I received this book from River Street Writing in exchange for an honest review.
“Why did it scare her so? She was a fighter, an independent woman with a successful profession, not house bound like her mother had been, and all the female generations before. And yet, the Stong family lineage held her captive,” (Grundy 163).
Right before Kate Stong Smythe’s mother dies, she calls out five women’s names. Shaken, Kate discovers that the five names belong to her own ancestors of the Stong family, in particular the women and reminds her of an incident from her childhood when these women haunted her dreams and the pictures she drew. Eager to know more, Kate travels from Montreal to Toronto where she finds an abandoned farmhouse from her family and begins learning more about her family’s past that has been unknowingly repressing her.
I really struggled while reading Black Creek because I just didn’t understand the point of it. What begins with an interesting premise of a daughter looking into her family lineage after her mother’s last words are calling out to ancestors of the past just ended up being disappointing. I didn’t care for Kate as a protagonist. While I admired her independence she wasn’t all that interesting. She didn’t seem to care all that much for her dead mother and even when learning about her ancestors only seemed interested in the one who became the most changed by the times she lived through.
I also didn’t care for the snippets of chapters from the Stong women lineage. It seemed like an attempt to discuss generational trauma but failed to make it’s mark. While I understand the point Gundry was trying to make, the Stong women of the past lived their lives as predominately repressed homemakers because there were no other options for them at the time. There is no doubt that generational trauma can stem from that, but at the beginning of the novel we already see Kate breaking away from this image as a successful, single, architect, so it was difficult to discern what trauma Kate was supposed to be breaking away from. Lightening up a little? Opening her heart? It just wasn’t all that clear.
The book is well-researched and it’s clear that Grundy was passionate writing this book, revealing herself to be a seventh generation Stong woman like her protagonist Kate, but I think that’s where the problem lies.
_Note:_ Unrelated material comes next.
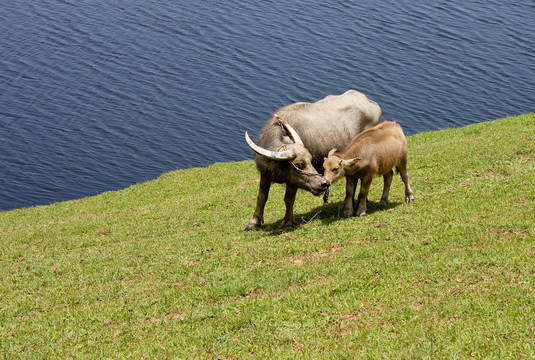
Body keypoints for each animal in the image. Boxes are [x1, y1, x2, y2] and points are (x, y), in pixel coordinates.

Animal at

Grundy has clearly done a lot of research on her own family history and Black Creek, but I wonder if having her protagonist be a seventh generation Stong woman like herself was a mistake, if instead Grundy should have written a memoir or non-fiction book about her ancestors and Black Creek instead of writing a fictional character who happens to share her ancestry.
I think readers who enjoy family sagas and learning a bit more of Canadian history they might not have known will enjoy this book, unfortunately Black Creek was not for me but I hope Grundy continues her passion for the stories she writes.
Publication: October 28 2025
Publisher: Inanna Publications
Pages: 228 pages (Paperback)
Source: Library
Genre: Fiction, Literary, Canadian
My Rating: ⛤⛤
Summary:
When Kate’s mother dies, she calls out five mysterious names from her deathbed, propelling Kate on a journey to unravel the mysterious dreams she’s had since childhood. She’s met with a shock when she finds the five names in her own family genealogy books, tied to faces she knows from her strange flashbacks. Who are these women, and why have they haunted her dreams since she was a little girl?
Kate’s unsettling visions take her from her home in Montreal to an abandoned farmhouse in the northern suburbs of Toronto, increasingly consumed by her ties to the past and the ancestral hardness that is holding her hostage.